Technical information
- Licensing authority: CRT
- ERP: 200 kW
- HAAT: 229.3 m (752 ft)
- Transmitter coordinates: 32°30′7.9″N 117°2′26.8″W﻿ / ﻿32.502194°N 117.040778°W

Links
- Website: www.lasestrellas.tv

= XHUAA-TDT =

Television station in Tijuana

XHUAA-TDT (channel 19) is a television station in Tijuana, Baja California, Mexico, whose over-the-air signal also covers the San Diego–Tijuana region across the Mexico–United States border, affiliated with Las Estrellas. The station is owned by Grupo Televisa. XHUAA began broadcasting in digital on UHF 22 in early 2006 making it the second station in Tijuana (and at the time one of very few in Mexico) to have a digital signal (sister station XETV was the first).
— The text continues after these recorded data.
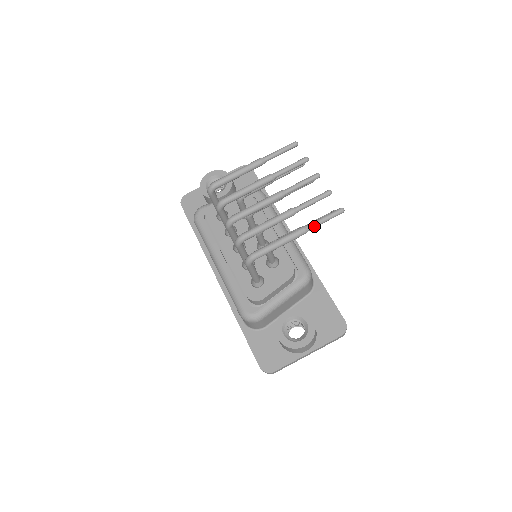
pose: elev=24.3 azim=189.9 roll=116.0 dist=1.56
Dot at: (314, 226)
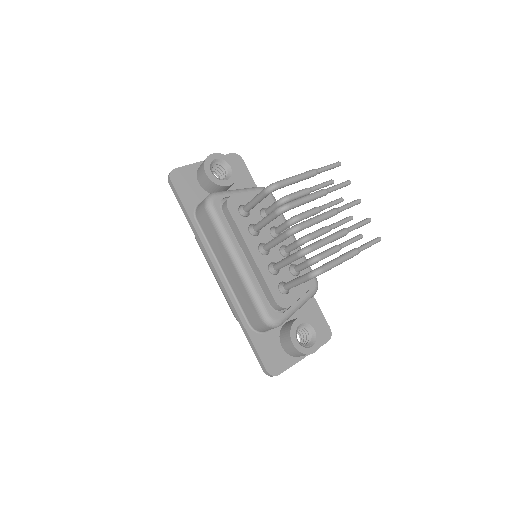
Dot at: occluded
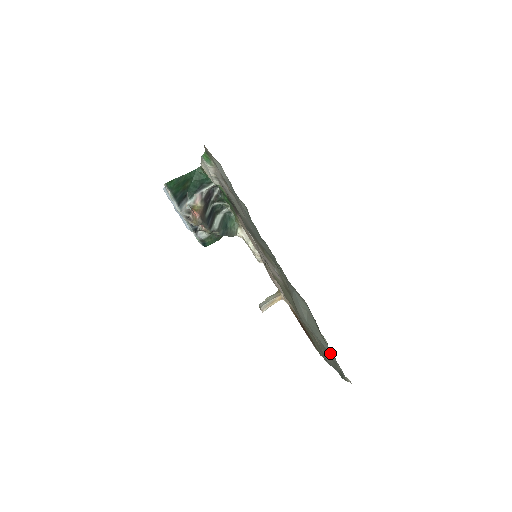
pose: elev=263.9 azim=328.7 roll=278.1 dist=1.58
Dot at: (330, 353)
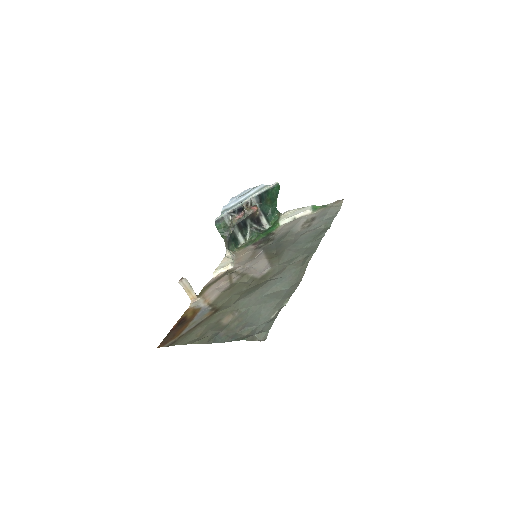
Dot at: (263, 318)
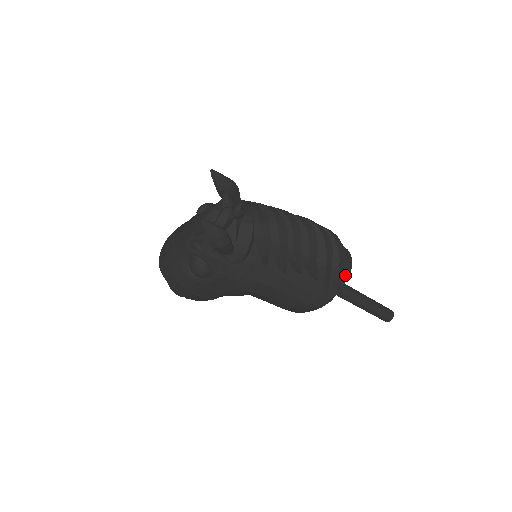
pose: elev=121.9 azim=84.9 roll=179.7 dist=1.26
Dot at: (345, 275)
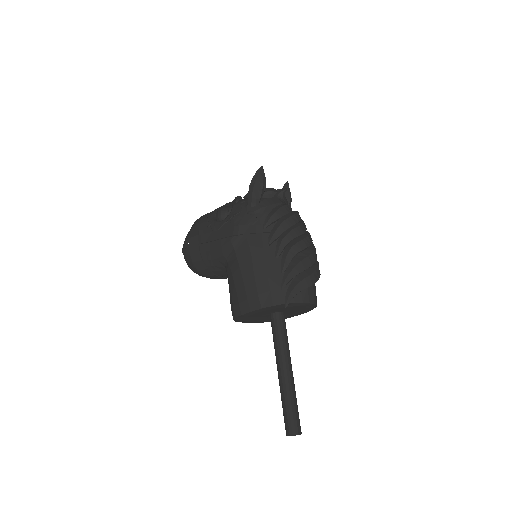
Dot at: (301, 298)
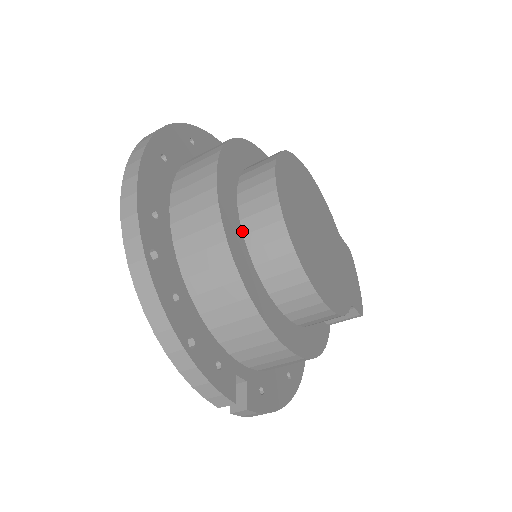
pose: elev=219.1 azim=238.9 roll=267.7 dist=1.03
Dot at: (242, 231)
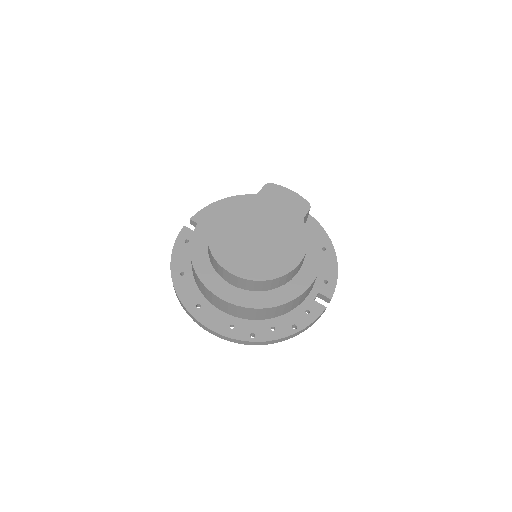
Dot at: (251, 291)
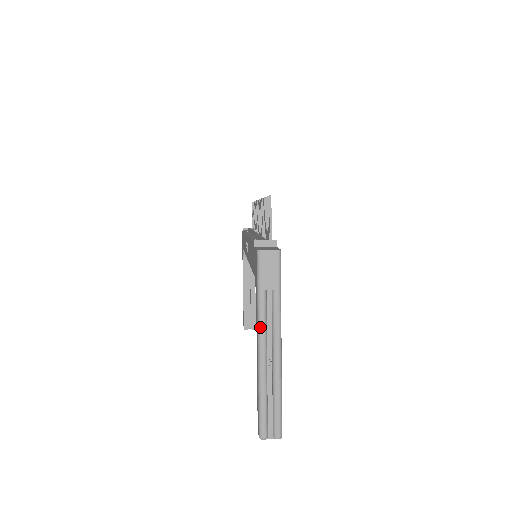
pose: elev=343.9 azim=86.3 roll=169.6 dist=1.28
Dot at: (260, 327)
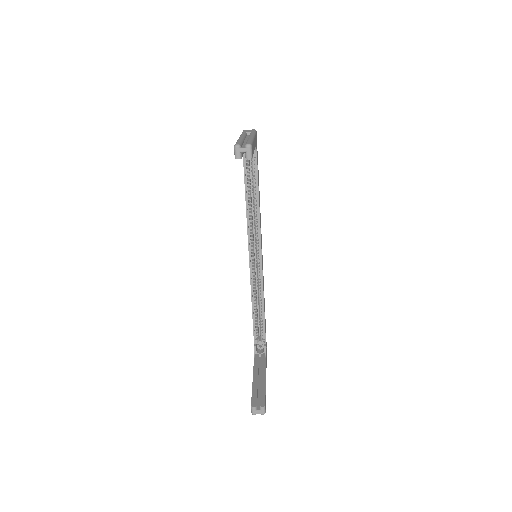
Dot at: occluded
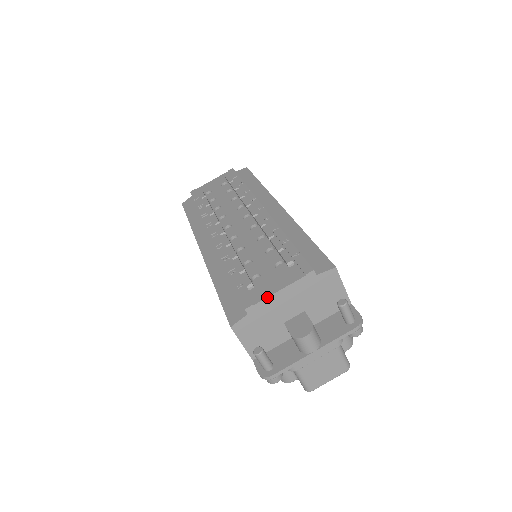
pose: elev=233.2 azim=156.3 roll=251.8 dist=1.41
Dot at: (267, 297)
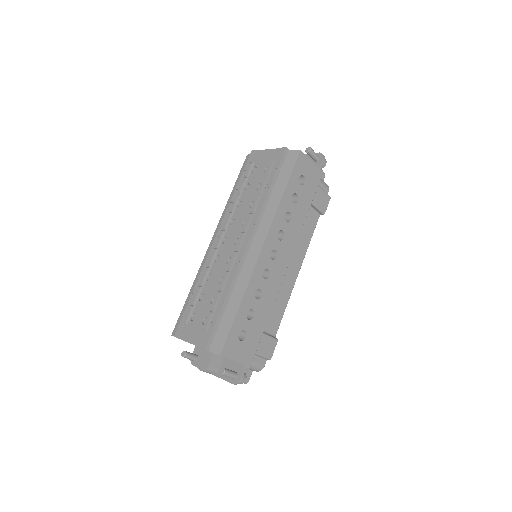
Dot at: (184, 340)
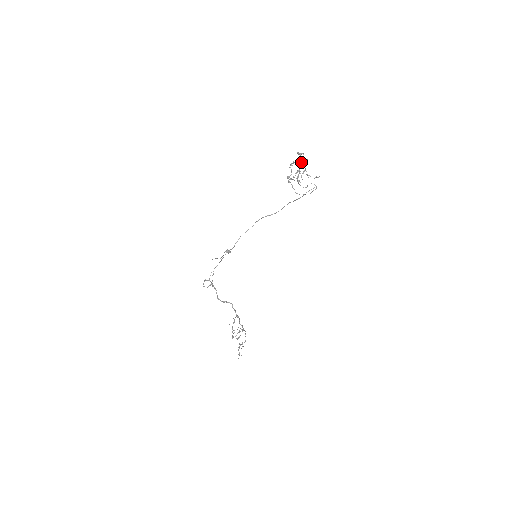
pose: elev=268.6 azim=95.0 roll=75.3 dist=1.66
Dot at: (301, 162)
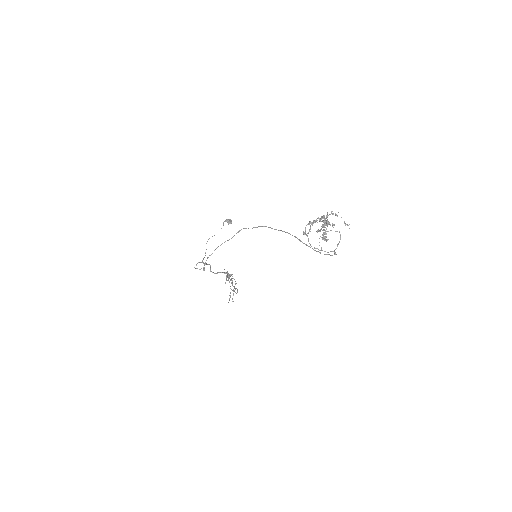
Dot at: (323, 239)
XHUAA signed on in 1990; its original concessionaire was Radiotelevisora de La Rumorosa, S.A. de C.V.

==Technical information==
===Subchannels===

Subchannels of XHUAA-TDT
| Subchannel | Res.Tooltip Display resolution | Short name | Programming |
| 19.1 | 1080i | XHUAA | Las Estrellas |
| 19.2 | 480i | N+ Foro |

FOROtv relocated from XEWT-TDT 12.2 in June 2019.

===Analog-to-digital conversion===
By then-current Mexican law, XHUAA was suggested to start broadcasting digital television by January 1, 2010, although this station was allowed at its discretion to start broadcasting DTV before law required it to, and XHUAA-TDT had signed on in 2006. The original assignment was channel 20, but the chosen channel caused issues to land mobile services in Los Angeles, prompting the FCC in the United States to request a channel change.
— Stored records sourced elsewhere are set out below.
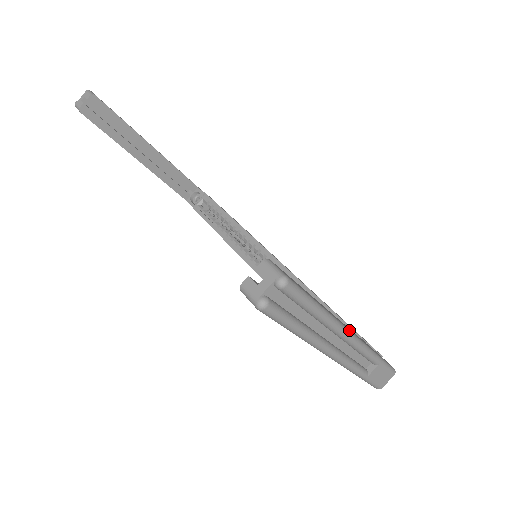
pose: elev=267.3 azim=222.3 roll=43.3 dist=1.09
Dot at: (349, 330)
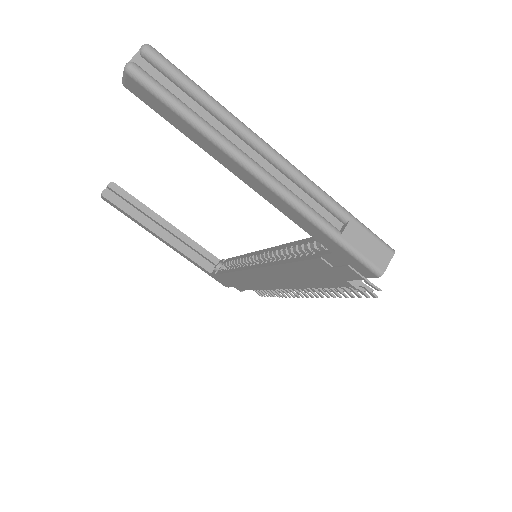
Dot at: (270, 146)
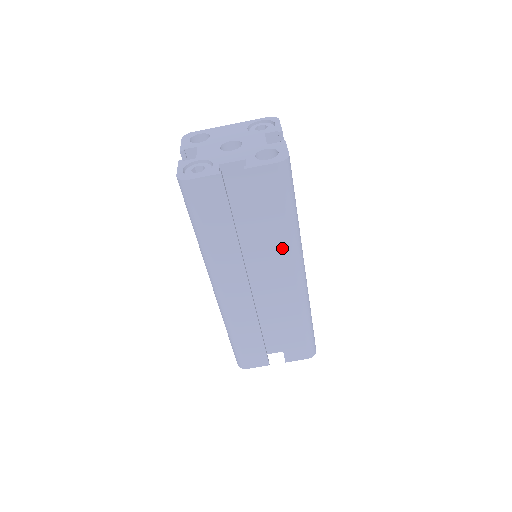
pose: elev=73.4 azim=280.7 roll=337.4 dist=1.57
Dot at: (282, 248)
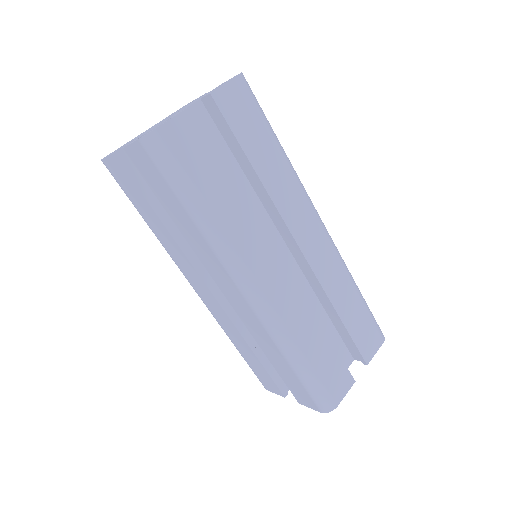
Dot at: (289, 189)
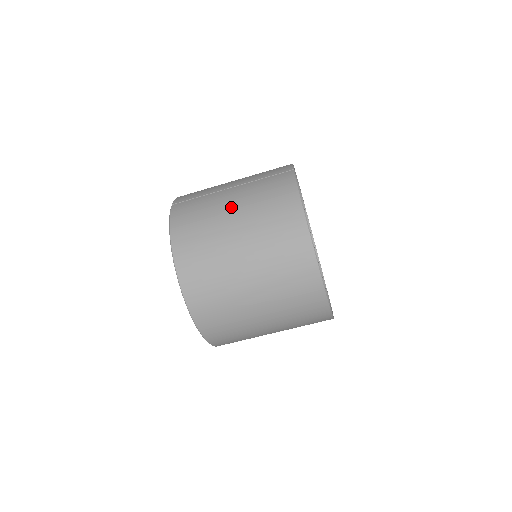
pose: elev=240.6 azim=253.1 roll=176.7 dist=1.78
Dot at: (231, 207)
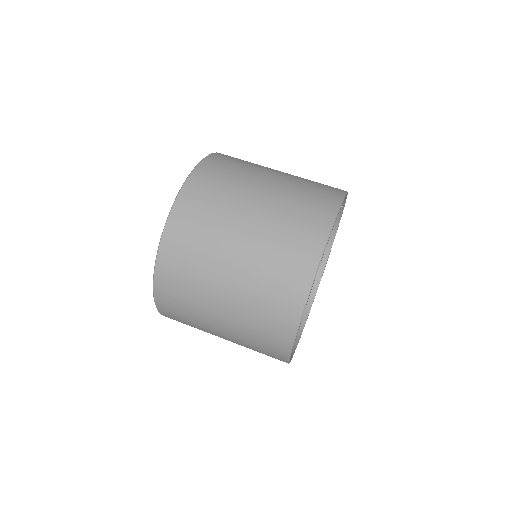
Dot at: occluded
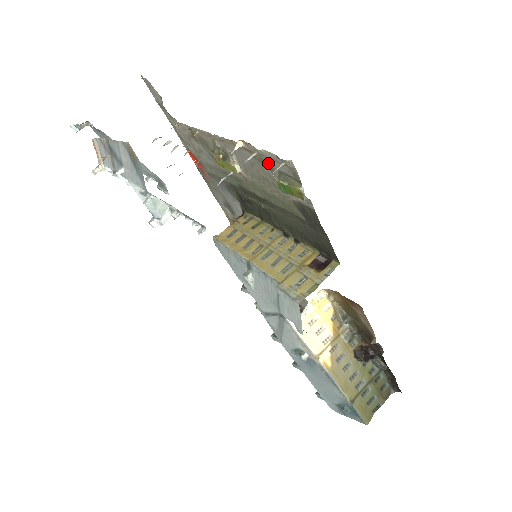
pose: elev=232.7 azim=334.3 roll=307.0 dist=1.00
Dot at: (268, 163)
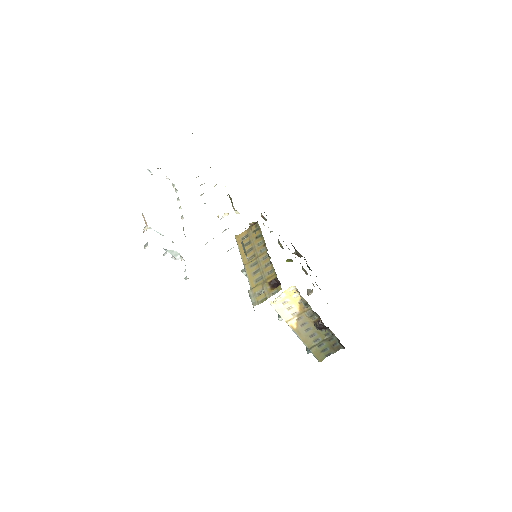
Dot at: occluded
Due to the conversion mandate, XHUAA-TV shut down its analog signal on May 28, 2013 and again on July 18, 2013, due to issues relating to elections. Tijuana was the first Mexican city to start the analog to digital conversion in Mexico.

XHUAA retained its virtual channel of 57 after October 2016 because channel 2 would create a channel conflict with KCBS-TV over portions of San Diego County. On March 6, 2020, it moved to the lowest number available in Tijuana, from channel 57 to channel 19.

===Repeaters===
XHUAA operates low-power repeaters in Tecate and Col. Playas de Tijuana.